# Which off the shelf desktop?



## AGP (Jun 1, 2007)

Which of these is the better machine (with £15 in it I'm not asking by price) for mainly MS Office 2007 and general home / small office duties (photos, ripping music to ipod etc etc)?

Does the 2mb cache of the P4 make a difference as I believe the Athlon is 0.5mb. I think this is the trap of Core 2 Duo versus Core Duo, being two different P4's but I don't really understand enough to be informed.

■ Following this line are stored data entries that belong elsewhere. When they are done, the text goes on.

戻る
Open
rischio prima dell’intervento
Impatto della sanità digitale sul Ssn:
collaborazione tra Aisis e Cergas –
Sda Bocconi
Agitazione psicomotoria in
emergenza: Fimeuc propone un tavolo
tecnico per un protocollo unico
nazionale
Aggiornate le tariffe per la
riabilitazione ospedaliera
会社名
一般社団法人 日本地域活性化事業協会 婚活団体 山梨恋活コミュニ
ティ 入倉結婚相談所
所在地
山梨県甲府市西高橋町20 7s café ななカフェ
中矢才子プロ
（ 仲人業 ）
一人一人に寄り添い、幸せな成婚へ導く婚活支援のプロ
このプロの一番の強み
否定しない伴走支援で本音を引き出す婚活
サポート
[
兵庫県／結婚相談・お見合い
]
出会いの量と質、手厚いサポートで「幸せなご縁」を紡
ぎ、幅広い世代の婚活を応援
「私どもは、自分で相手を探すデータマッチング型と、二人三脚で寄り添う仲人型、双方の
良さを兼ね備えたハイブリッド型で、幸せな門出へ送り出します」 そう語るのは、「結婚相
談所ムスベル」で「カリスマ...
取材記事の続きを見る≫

It won't be used for gaming at all. 

Sorry to raise such a bog standard PC on a high end PC forum but I've been asked to choose for a friend and she's put her trust in me!!!


Thanks

http://www.pcworld.co.uk/product.php?sku=517226&camp_id=ppc_Froogle_search

http://www.pcworld.co.uk/product.php?sku=121723&camp_id=ppc_Froogle_search


----------



## Ericwaycotx (Oct 16, 2005)

Hello AGP,

My vote is going to be for the Packard Bell (1st Link). The core 2 Duo is a very powerful processor, and almost impossible to beat for the price. You mentioned that the computer will be used for ripping music, and the core 2 Duo would really shine in that case with 2mb cache. 

It also has a larger Hard Drive which is a plus.

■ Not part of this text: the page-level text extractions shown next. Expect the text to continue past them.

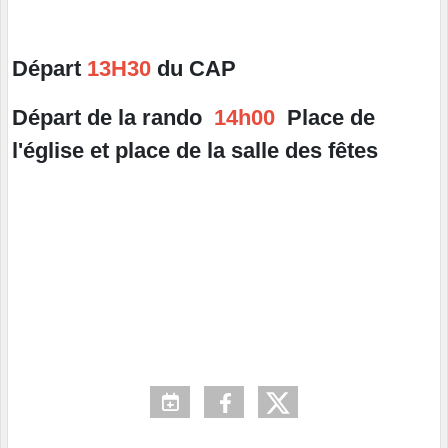
Départ
13H30
du CAP
Départ de la rando
14h00
Place de
l'église et place de la salle des fêtes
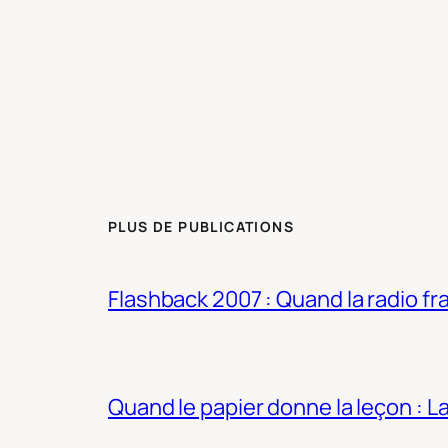
PLUS DE PUBLICATIONS
Flashback 2007 : Quand la radio fra
Quand le papier donne la leçon : 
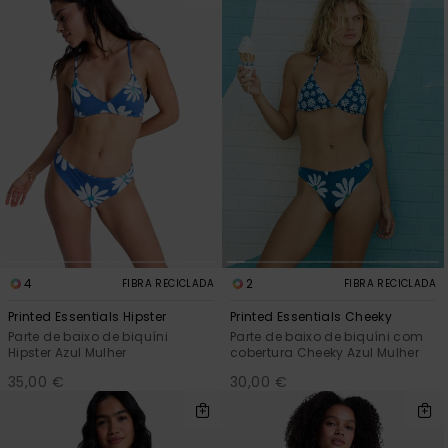
4
2
FIBRA RECICLADA
FIBRA RECICLADA
Printed Essentials Hipster
Printed Essentials Cheeky
Parte de baixo de biquíni
Parte de baixo de biquíni com
Hipster Azul Mulher
cobertura Cheeky Azul Mulher
35,00 €
30,00 €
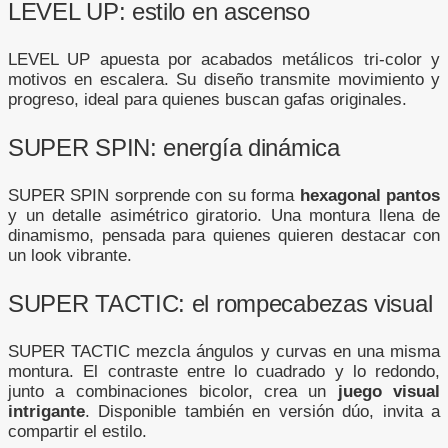
LEVEL UP: estilo en ascenso
LEVEL UP apuesta por acabados metálicos tri-color y
motivos en escalera. Su diseño transmite movimiento y
progreso, ideal para quienes buscan gafas originales.
SUPER SPIN: energía dinámica
SUPER SPIN sorprende con su forma
hexagonal pantos
y un detalle asimétrico giratorio. Una montura llena de
dinamismo, pensada para quienes quieren destacar con
un look vibrante.
SUPER TACTIC: el rompecabezas visual
SUPER TACTIC mezcla ángulos y curvas en una misma
montura. El contraste entre lo cuadrado y lo redondo,
junto a combinaciones bicolor, crea un
juego visual
intrigante
. Disponible también en versión dúo, invita a
compartir el estilo.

Also, I personally think the Videocard is slightly better than that of the other computer.

Eric


----------



## ebackhus (Apr 21, 2005)

I wouldn't touch the PB with a sterilized and latex-coated 40-foot pole.


----------



## PanamaGal (Jun 3, 2006)

I'm not sure I would have been so eloquent, but I'm with ebackhus on this one.


----------



## Ericwaycotx (Oct 16, 2005)

I wasn't exactly speaking for the brands. That was more a purely spec choice, since that's what he asked.


----------



## Houndog777 (May 17, 2007)

Hi, AGP
Your friend has chosen the most expensive pc shop in Britain, and the "reconditioned" systems they sell are customer returns.

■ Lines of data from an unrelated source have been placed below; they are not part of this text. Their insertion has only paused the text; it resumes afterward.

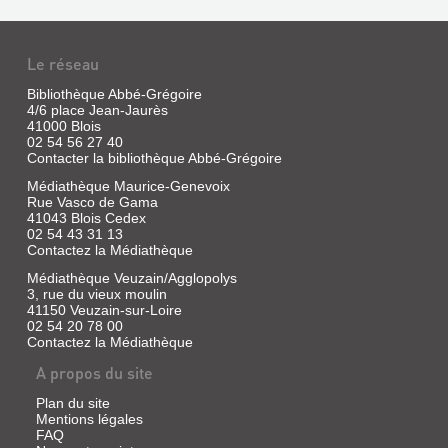
LE
Le réseau
CANTON
Bibliothèque Abbé-Grégoire
DE
4/6 place Jean-Jaurès
MONTOIRE-
41000 Blois
PLAISIRS
SUR-
02 54 56 27 40
Contacter la bibliothèque Abbé-Grégoire
DE
LE-
Médiathèque Maurice-Genevoix
LOIRE
LOIR
Rue Vasco de Gama
:
EN
41043 Blois Cedex
1800-
1900...
02 54 43 31 13
Contactez la Médiathèque
1970
À
Médiathèque Veuzain/Agglopolys
TR...
Livre
3, rue du vieux moulin
|
Livre
41150 Veuzain-sur-Loire
Nugier,
02 54 20 78 00
|
Jean-
Contactez la Médiathèque
Ferrand,
Paul
Gérard,
A propos du site
|
1985
Loire
Plan du site
et
Mentions légales
terroirs,
FAQ
2007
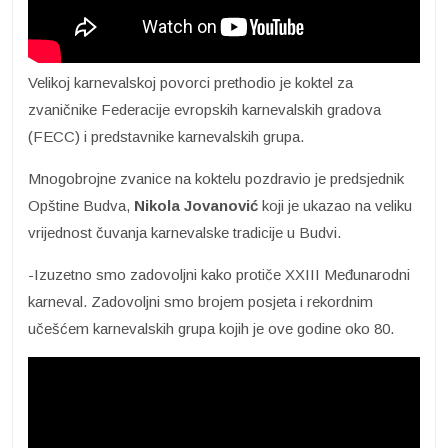
Velikoj karnevalskoj povorci prethodio je koktel za
zvaničnike Federacije evropskih karnevalskih gradova
(FECC) i predstavnike karnevalskih grupa.
Mnogobrojne zvanice na koktelu pozdravio je predsjednik
Opštine Budva,
Nikola Jovanović
koji je ukazao na veliku
vrijednost čuvanja karnevalske tradicije u Budvi.
-Izuzetno smo zadovoljni kako protiče XXIII Međunarodni
karneval. Zadovoljni smo brojem posjeta i rekordnim
učešćem karnevalskih grupa kojih je ove godine oko 80.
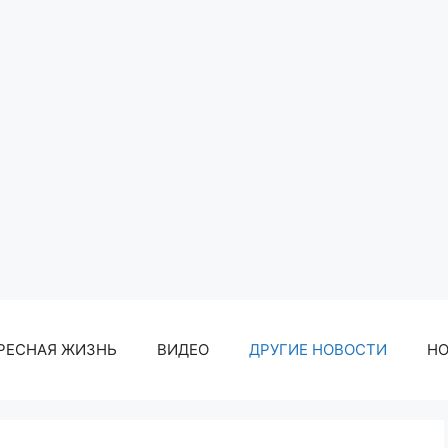
РЕСНАЯ ЖИЗНЬ
ВИДЕО
ДРУГИЕ НОВОСТИ
Н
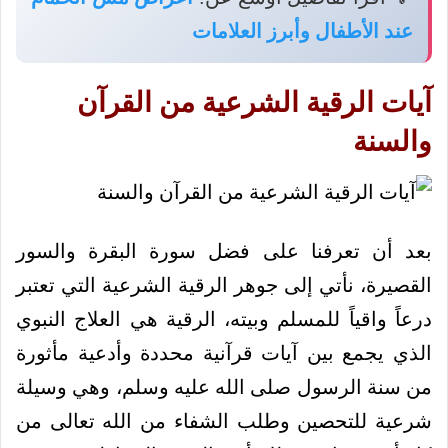
عند الأطفال وأبرز العلامات
آيات الرقية الشرعية من القرآن
والسنة
بعد أن تعرفنا على فضل سورة البقرة والسور
القصيرة، نأتي إلى جوهر الرقية الشرعية التي تعتبر
درعاً واقياً للمسلم وبيته، الرقية هي العلاج النبوي
الذي يجمع بين آيات قرآنية محددة وأدعية مأثورة
من سنة الرسول صلى الله عليه وسلم، وهي وسيلة
شرعية للتحصين وطلب الشفاء من الله تعالى من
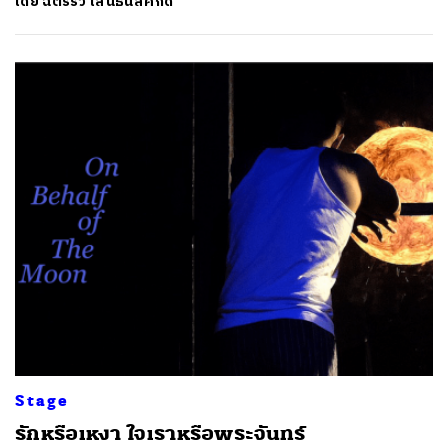
โดย
ฉัตรรวี เสนธนิสศักดิ์
Stage
​รักหรือเหงา ใจเราหรือพระจันทร์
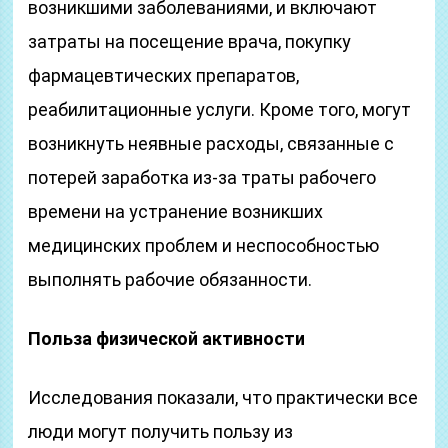
возникшими заболеваниями, и включают
затраты на посещение врача, покупку
фармацевтических препаратов,
реабилитационные услуги. Кроме того, могут
возникнуть неявные расходы, связанные с
потерей заработка из-за траты рабочего
времени на устранение возникших
медицинских проблем и неспособностью
выполнять рабочие обязанности.
Польза физической активности
Исследования показали, что практически все
люди могут получить пользу из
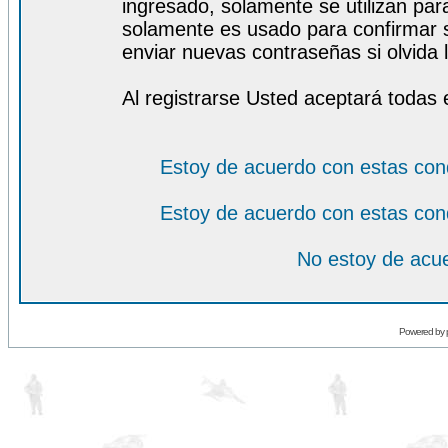
ingresado, solamente se utilizan para
solamente es usado para confirmar s
enviar nuevas contraseñas si olvida l
Al registrarse Usted aceptará todas 
Estoy de acuerdo con estas con
Estoy de acuerdo con estas con
No estoy de acue
Powered by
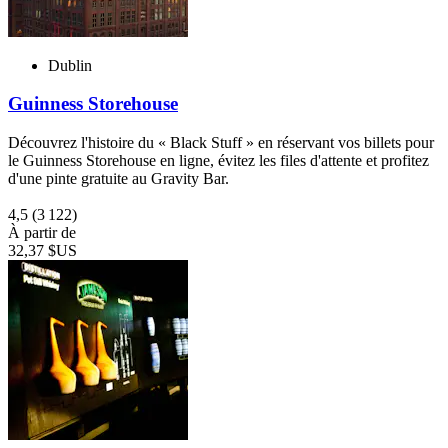
Dublin
Guinness Storehouse
Découvrez l'histoire du « Black Stuff » en réservant vos billets pour
le Guinness Storehouse en ligne, évitez les files d'attente et profitez
d'une pinte gratuite au Gravity Bar.
4,5
(3 122)
À partir de
32,37 $US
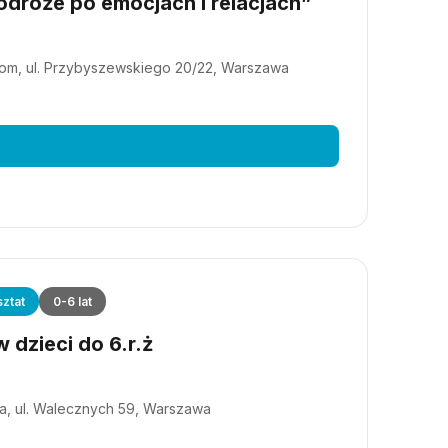
dróże po emocjach i relacjach”
m, ul. Przybyszewskiego 20/22, Warszawa
ztat
0-6 lat
 dzieci do 6.r.ż
a, ul. Walecznych 59, Warszawa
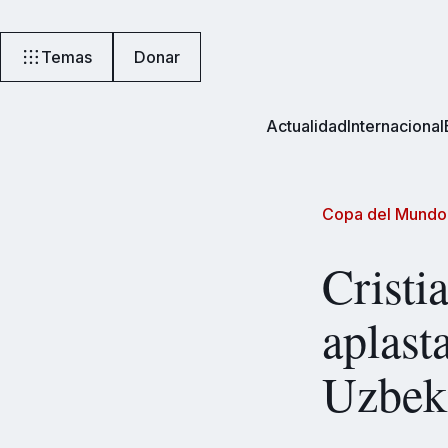
Temas
Donar
Actualidad
Internacional
Copa del Mundo
Cristi
aplast
Uzbeki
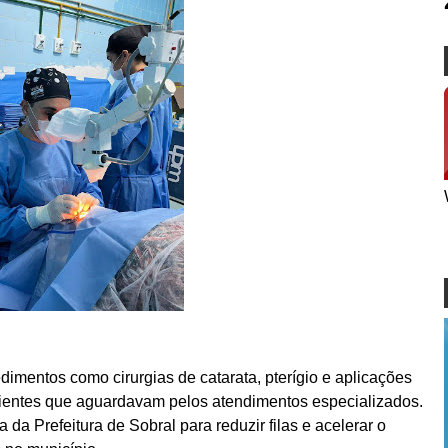
dimentos como cirurgias de catarata, pterígio e aplicações
acientes que aguardavam pelos atendimentos especializados.
a da Prefeitura de Sobral para reduzir filas e acelerar o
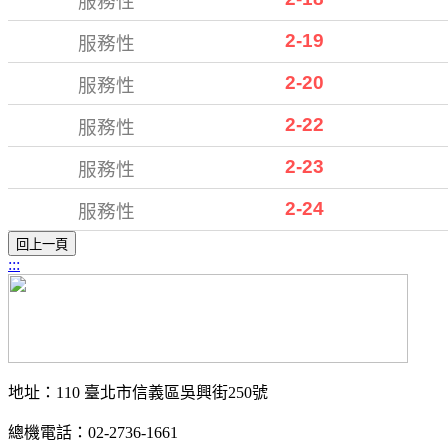
服務性
2-19
服務性
2-20
服務性
2-22
服務性
2-23
服務性
2-24
服務性
:::
地址：110 臺北市信義區吳興街250號
總機電話：02-2736-1661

Browse your way over to eBuyer.com, dabs.com, scan.co.uk and microdirect for some bargains.
Not forgetting Dell, who offer great "weekend deals" and the best warranty terms.


----------



## ebackhus (Apr 21, 2005)

But poor quality...


----------



## Terrister (Apr 18, 2005)

Packard Bells and E-machines are bad news. Avoid them if you can. 
This is based on my personal experience and post here.


----------



## Houndog777 (May 17, 2007)

Hi, forgot what you asked.

I'd take the ACER T180.

Incidentally, the same offer is available at Curry's and Dixons. Exact same price; exact same refurbished system!


----------



## Ericwaycotx (Oct 16, 2005)

Terrister said:


> Packard Bells and E-machines are bad news. Avoid them if you can.
> This is based on my personal experience and post here.


Thats generally true, but I have a 1700+ emachine that I bought about 4 years ago and it's been great. Passed it down to my brother about 2 years ago.


----------